Por exemplo, em Honduras o exército acaba de receber 4 milhões de dólares para o agronegócio. Desde quando o exército tem competência a nível de agricultura nos países? Então se firmam convênios desse estilo que fazem, unicamente, perpetuar ou facilitar um controle territorial por parte das forças armadas. E o que estamos vendo com muito horror é o aumento das diferentes tropas de elite. Cada vez inventam uma nova polícia — “direção policial de não sei o que”, ou seja, justamente para permitir essa presença que é maior, claro, a nível territorial. Também vemos que as políticas neoliberais recentemente aprovados nos países centro-americanos reduzem o orçamento em educação, em saúde, e o aumentam em temas de investimento estrangeiro e para as forças armadas, o que está aprofundando cada vez mais a desigualdade e o empobrecimento da população.

Esse modelo extrativista também se estende na região e prevalece em nossos países porque é fomentado por parte de atores do Estado. Isto é, com níveis de corrupção e impunidade enormes, para os quais, como dizia, não há nenhum custo político, o que faz com que esse modelo possa se amplificar. E, bom, o que vemos com maior preocupação é que esses conflitos territoriais estão vindo acompanhados cada vez mais de processos de criminalização e judicialização dos defensores da terra, do território e dos bens naturais. Agora vamos apresentar um informe mesoamericano dos últimos três anos (2017, 2018 e 2019), no qual vemos um aumento dos assassinatos especialmente de integrantes e líderes de movimentos campesinos indígenas, a frente de processos de defesa dos recursos naturais, como é o caso de Honduras e Guatemala. Preocupa, principalmente, o nível de assassinatos, mas o que vemos é uma maior judicialização e criminalização em todos os níveis, especialmente das companheiras que estão em defesa do território. Entendendo aqui a criminalização como um fenômeno que se demarca não somente dentro do poder judicial ou do sistema judicial, mas que vai desde campanhas de desprestígio, difamação, estigmatização do trabalho das mulheres defensoras, ameaças, assédios, ou seja, também por parte da comunidade interna às organizações. É um fenômeno que nos preocupa muitíssimo. Esses elementos se ampliam diante da permissividade, que o modelo extrativista está tendo na região.

Como a lógica patriarcal se relaciona com o modelo de produção extrativista neoliberal?

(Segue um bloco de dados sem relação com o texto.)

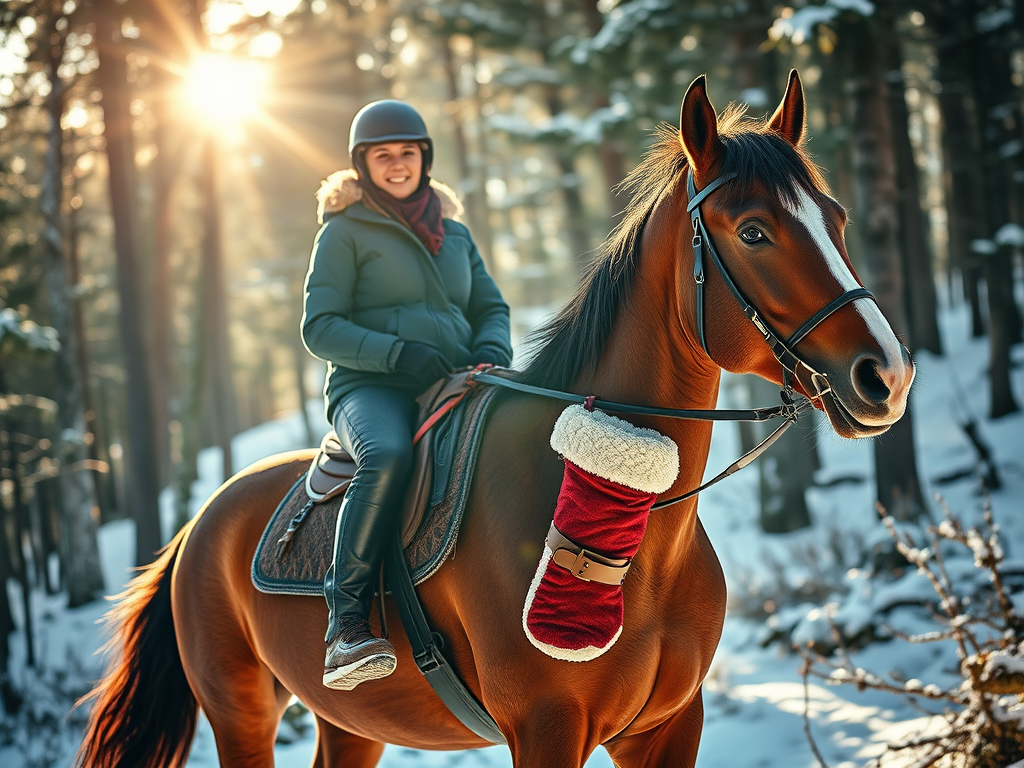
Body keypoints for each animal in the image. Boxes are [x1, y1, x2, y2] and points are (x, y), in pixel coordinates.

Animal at [75, 71, 914, 768]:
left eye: (836, 218)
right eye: (753, 231)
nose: (887, 375)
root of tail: (198, 524)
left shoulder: (669, 727)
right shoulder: (546, 728)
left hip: (350, 725)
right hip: (241, 713)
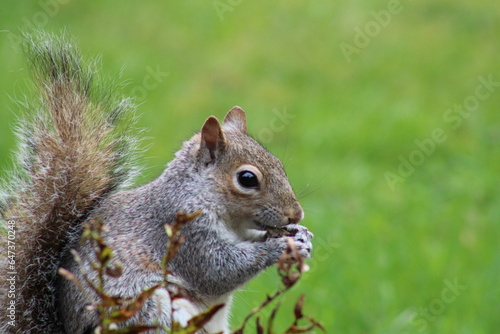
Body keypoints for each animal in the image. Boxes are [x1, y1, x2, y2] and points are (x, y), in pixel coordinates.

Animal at [0, 32, 312, 334]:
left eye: (279, 164)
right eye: (247, 179)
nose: (295, 214)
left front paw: (302, 235)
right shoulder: (183, 230)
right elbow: (217, 270)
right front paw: (281, 246)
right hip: (147, 311)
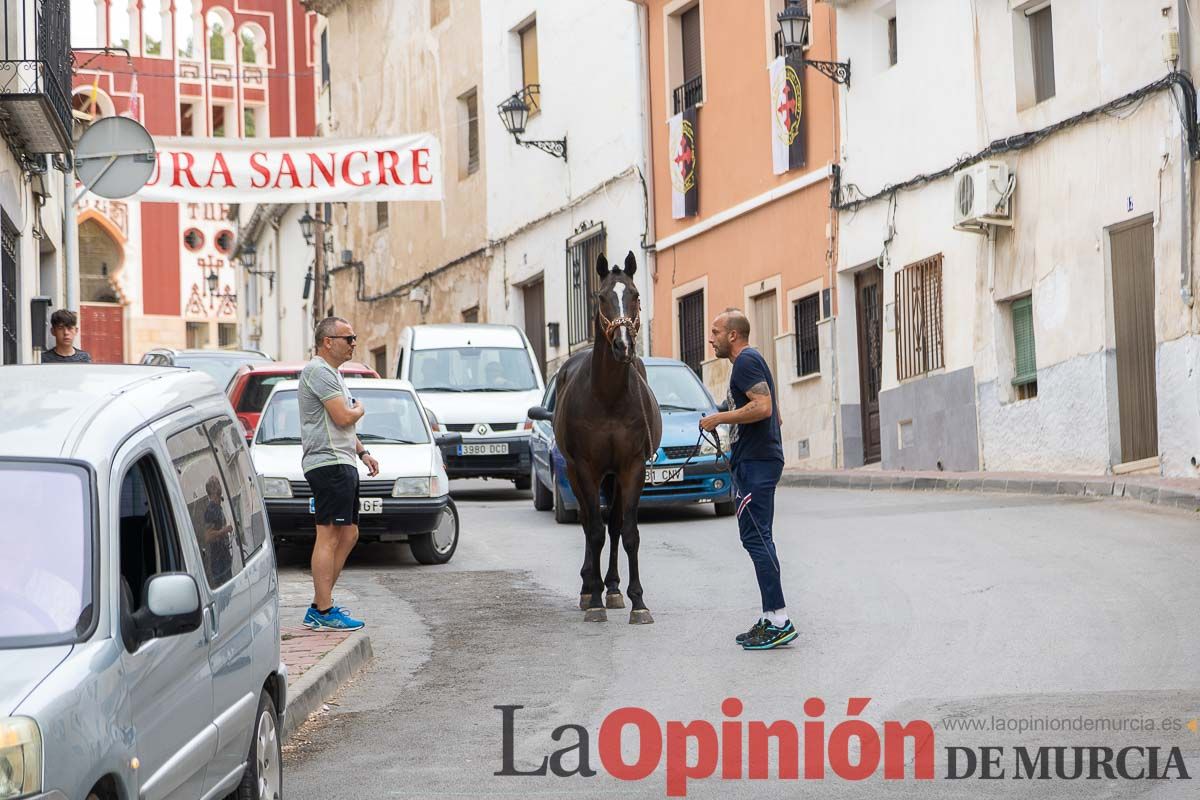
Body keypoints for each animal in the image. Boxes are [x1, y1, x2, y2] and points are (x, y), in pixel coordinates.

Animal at [549, 253, 662, 623]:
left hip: (613, 476)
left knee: (612, 525)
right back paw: (590, 588)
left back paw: (612, 588)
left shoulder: (632, 467)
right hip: (576, 472)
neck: (608, 397)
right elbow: (594, 531)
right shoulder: (586, 468)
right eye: (601, 297)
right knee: (589, 523)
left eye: (636, 295)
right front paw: (594, 599)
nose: (623, 345)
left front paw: (637, 601)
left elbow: (627, 532)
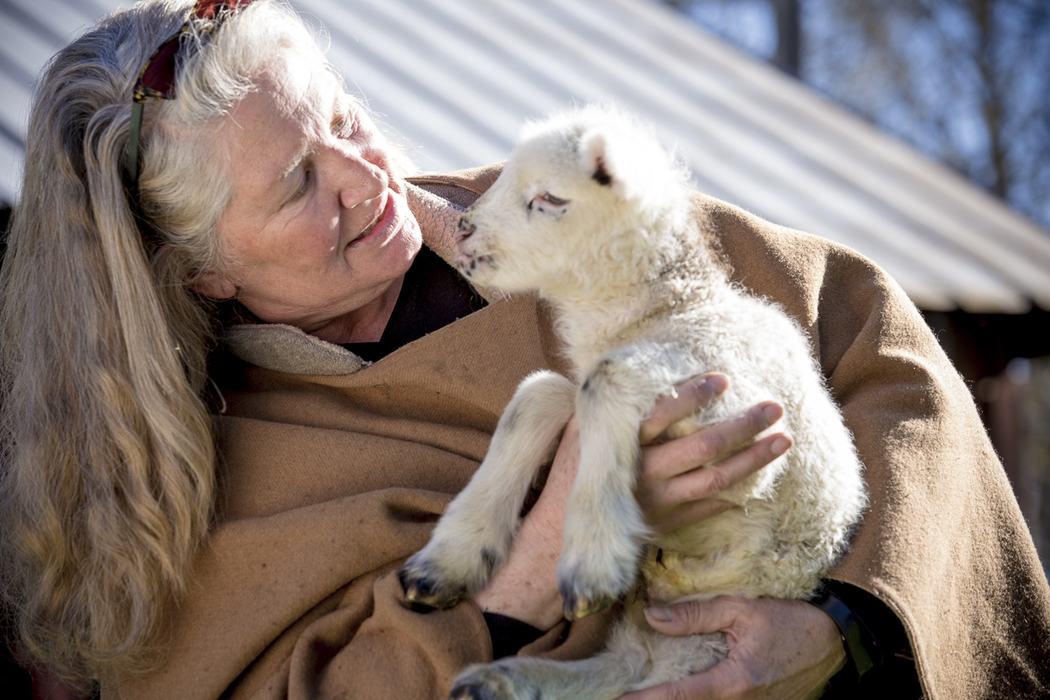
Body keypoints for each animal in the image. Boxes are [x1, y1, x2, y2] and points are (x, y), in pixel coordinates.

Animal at [397, 106, 867, 700]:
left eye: (550, 198)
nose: (463, 228)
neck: (670, 312)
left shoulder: (750, 438)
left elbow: (605, 381)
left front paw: (593, 561)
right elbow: (540, 393)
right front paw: (449, 559)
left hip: (705, 640)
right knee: (620, 669)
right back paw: (497, 680)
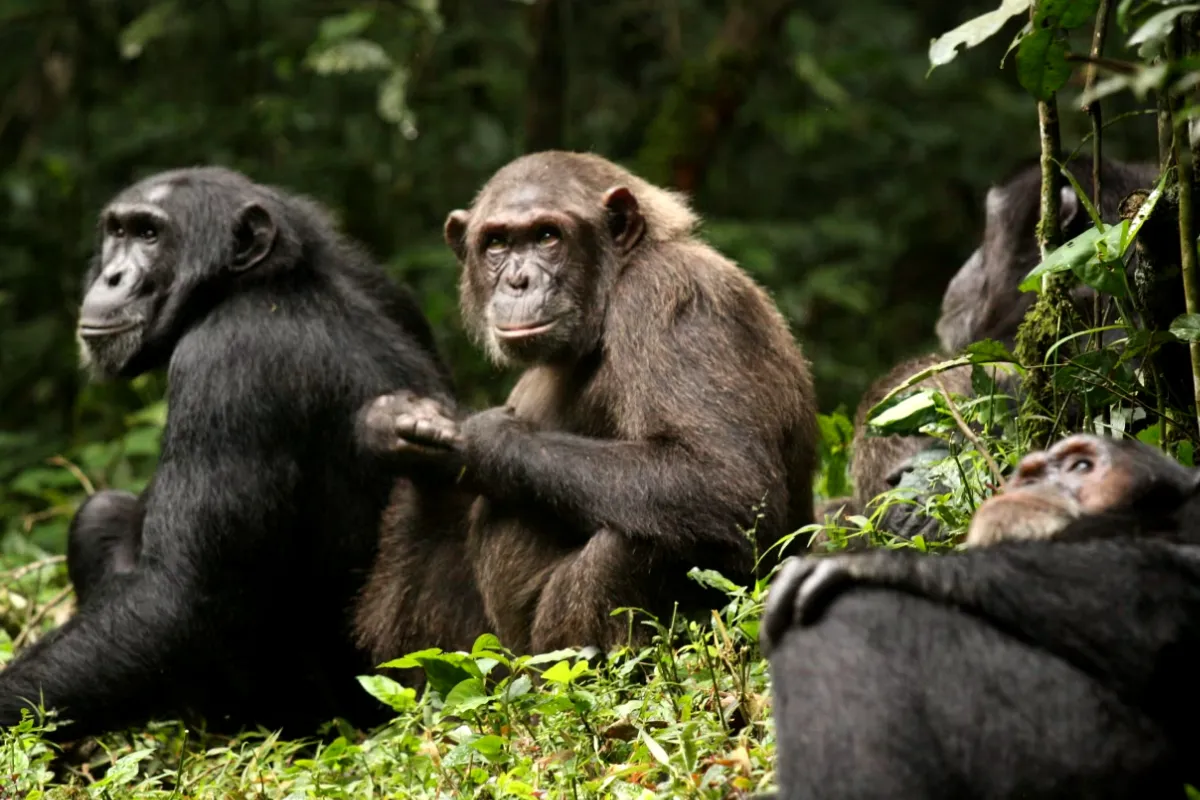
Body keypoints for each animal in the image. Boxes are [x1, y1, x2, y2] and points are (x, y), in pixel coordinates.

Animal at [357, 150, 818, 657]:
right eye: (496, 243)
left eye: (547, 236)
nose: (518, 280)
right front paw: (395, 425)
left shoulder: (675, 300)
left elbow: (724, 478)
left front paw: (476, 439)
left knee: (634, 545)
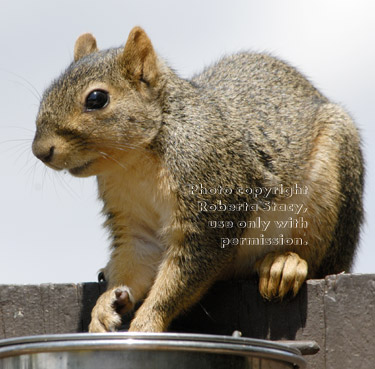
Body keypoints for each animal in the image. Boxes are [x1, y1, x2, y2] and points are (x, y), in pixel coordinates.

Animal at [32, 25, 364, 330]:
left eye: (97, 99)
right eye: (47, 92)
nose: (40, 150)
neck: (135, 162)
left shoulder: (209, 202)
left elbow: (182, 277)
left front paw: (146, 324)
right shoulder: (133, 219)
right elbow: (137, 258)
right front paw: (103, 307)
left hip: (329, 194)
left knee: (320, 260)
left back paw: (284, 264)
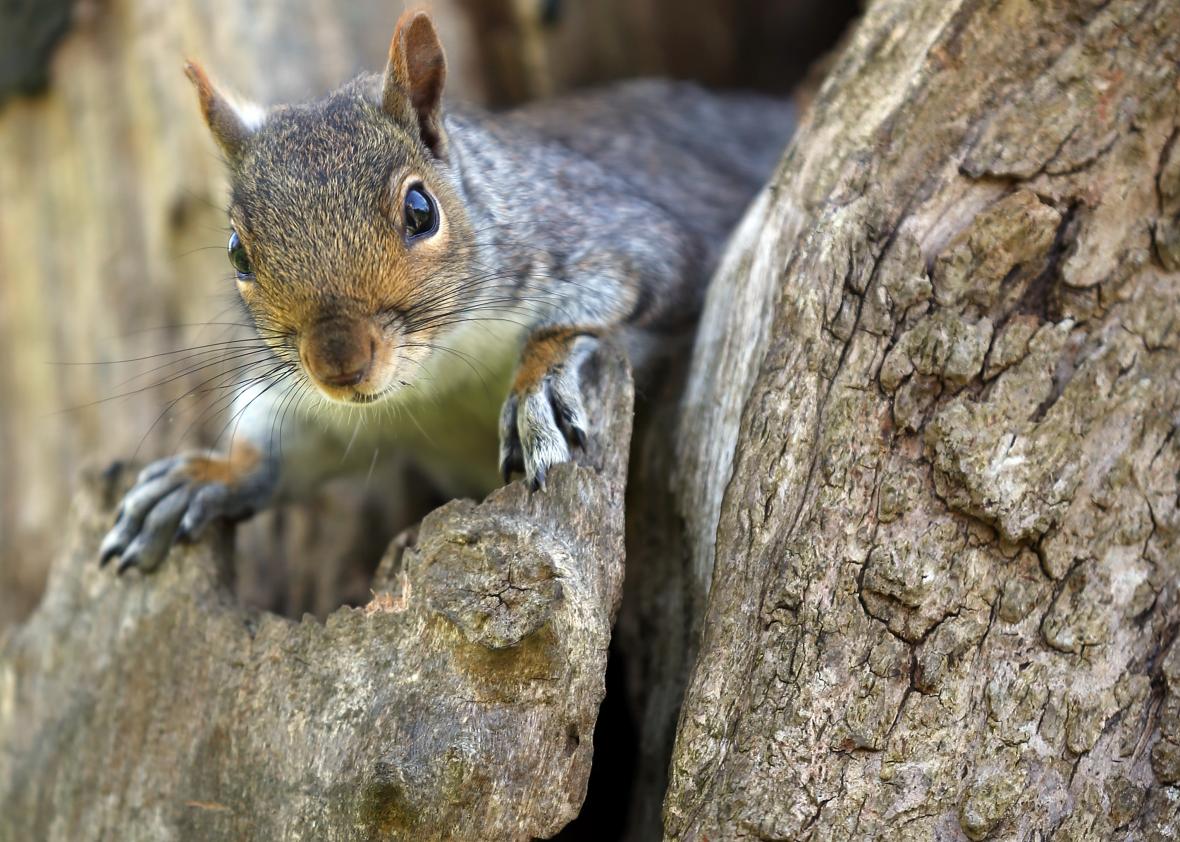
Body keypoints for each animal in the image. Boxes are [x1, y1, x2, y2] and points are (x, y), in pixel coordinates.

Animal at [99, 9, 792, 570]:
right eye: (238, 253)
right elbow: (286, 447)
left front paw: (537, 384)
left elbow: (599, 307)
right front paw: (206, 475)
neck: (437, 375)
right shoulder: (326, 409)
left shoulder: (623, 241)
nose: (338, 364)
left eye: (421, 211)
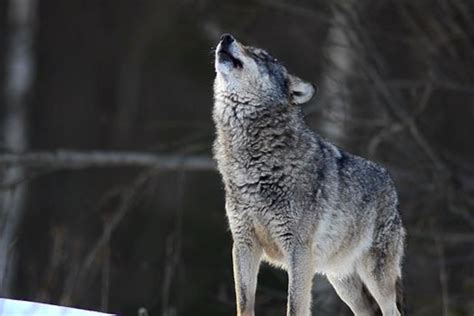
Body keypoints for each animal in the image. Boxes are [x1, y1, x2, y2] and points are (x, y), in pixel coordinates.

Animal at [213, 34, 406, 316]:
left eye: (261, 56)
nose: (226, 38)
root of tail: (390, 182)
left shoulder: (299, 250)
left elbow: (295, 305)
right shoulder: (243, 245)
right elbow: (244, 304)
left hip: (375, 275)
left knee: (391, 310)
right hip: (342, 280)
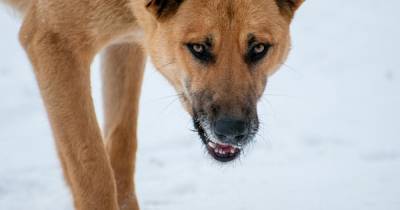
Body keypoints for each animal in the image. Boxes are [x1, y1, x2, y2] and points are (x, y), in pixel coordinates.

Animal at [0, 0, 304, 209]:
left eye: (258, 48)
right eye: (198, 48)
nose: (232, 131)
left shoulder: (127, 42)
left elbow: (121, 149)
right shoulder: (53, 43)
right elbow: (94, 173)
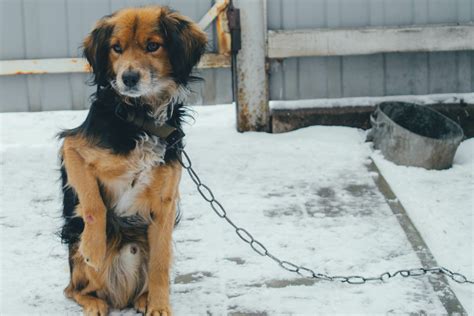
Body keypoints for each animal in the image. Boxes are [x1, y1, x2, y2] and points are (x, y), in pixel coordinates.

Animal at [58, 6, 206, 314]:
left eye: (152, 46)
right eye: (116, 48)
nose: (128, 78)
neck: (141, 117)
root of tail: (119, 297)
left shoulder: (164, 203)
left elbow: (160, 265)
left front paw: (159, 305)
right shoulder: (72, 148)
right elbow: (94, 204)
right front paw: (94, 248)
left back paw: (144, 298)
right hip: (76, 255)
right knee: (73, 289)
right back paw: (94, 301)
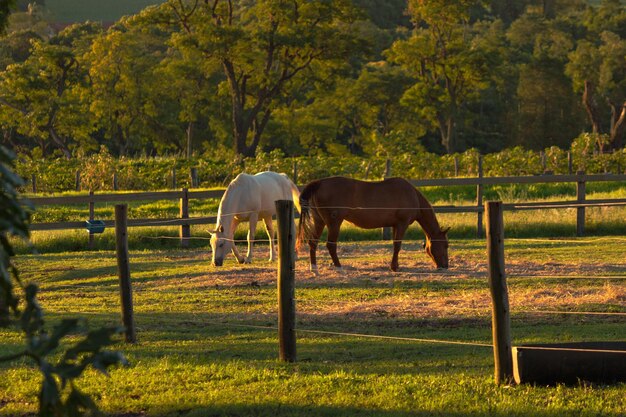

Teresa: Para começar, temos um mapa de atores muito complexo e obviamente patriarcal desde o momento em que vemos uma imbricação de atores estatais e paraestatais, mas também do narcotráfico. A região tem muita força e presença dos narcotraficantes, dos cartéis e las maras[1], e isso se imbrica com os poderes estatais. No entanto, há também nos Estados fortes vínculos com atores evangélicos e neopentecostais, que são historicamente patriarcais e abertamente antifeministas. E que se veem vínculos fortíssimos nas estruturas do Estado, mas também nos poderes militares e elites político-econômicas dos países. Não queremos perder isso de vista, mas também gostaria de mencionar o fato dos mecanismos regionais de direitos humanos estarem liderados por pessoas abertamente antifeministas e antigênero, contrárias ao debate sobre a desigualdade de gênero na região. Faço menção ao Magro da OEA[2], com sua agenda completamente ambivalente com relação aos direitos humanos, com um papel nefasto, sem ser capaz de se posicionar contra as repressões violentas dos Estados e tirando foto com atores bastante duvidosos em toda a região até Nicarágua, mas também na Guatemala e em Porto Rico. Para nós, o intervencionismo e as políticas neocoloniais por parte dos EUA da era Trump têm aumentado. Me parece que há um peso super patriarcal e neocolonial que temos também na região e que tudo isso igualmente vem acompanhado de uma profunda crise da esquerda, em que os aliados dos movimentos sociais ou a sociedade civil organizada estão desvirtuados. E o vemos com respeito à situação em Nicarágua, onde houve uma total negligência por parte das forças de esquerda em falar de uma crise sociopolítica no país.

Podíamos reproduzir a mesma análise de conjuntura sobre o Brasil também.

Teresa: Sim, e é o que falávamos, o tema da ideologia de gênero como um guarda-chuva antifeminista. Outro dia tivemos uma sessão com uma compa brasileira chamada Sonia Correia, que está realizando uma investigação com todos os atores antifeministas na região. Foi um webinar espetacular! Porque pensávamos que era uma coisa que saiu liderada pela igreja católica, mas não. Aqui houve uma imbricação de atores. Ou seja, há um efeito aglutinador bem pensado e bem estruturado de pensamento não tão radical ou extremista, ou conservador, porém que conseguiu através de campanhas como, por exemplo, “não se meta com meu filho[3], que alcançaram um efeito aglutinador de atores que não necessariamente estavam originalmente em uma posição antifeminista ou antigênero, mas que foram conduzidos. Foram construindo essas ofensivas, na medida em que fomos avançando em nossos direitos. Ademais, para nós o perigoso é que tudo isso não vem somente da igreja católica, evangélica e etc. As ofensivas antigênero são igualmente apoiadas por empresas nacionais e internacionais, para seguir conseguindo influências nos diferentes territórios. Uma reflexão necessária é sobre como se imbricaram com esses diferentes atores, incluindo aqui também o crime organizado, para conseguir essa influência, essa presença.

[1] Las Maras é uma referência as gangues existentes em El Salvador.

[2] Organização dos Estados Americanos.

[3] Referência a campanha que promovida pela ultradireita que, dentre outros efeitos, busca retirar conteúdos críticos sobre a desigualdade entre gêneros dos currículos escolares, a partir do guarda-chuva da ideologia de gênero.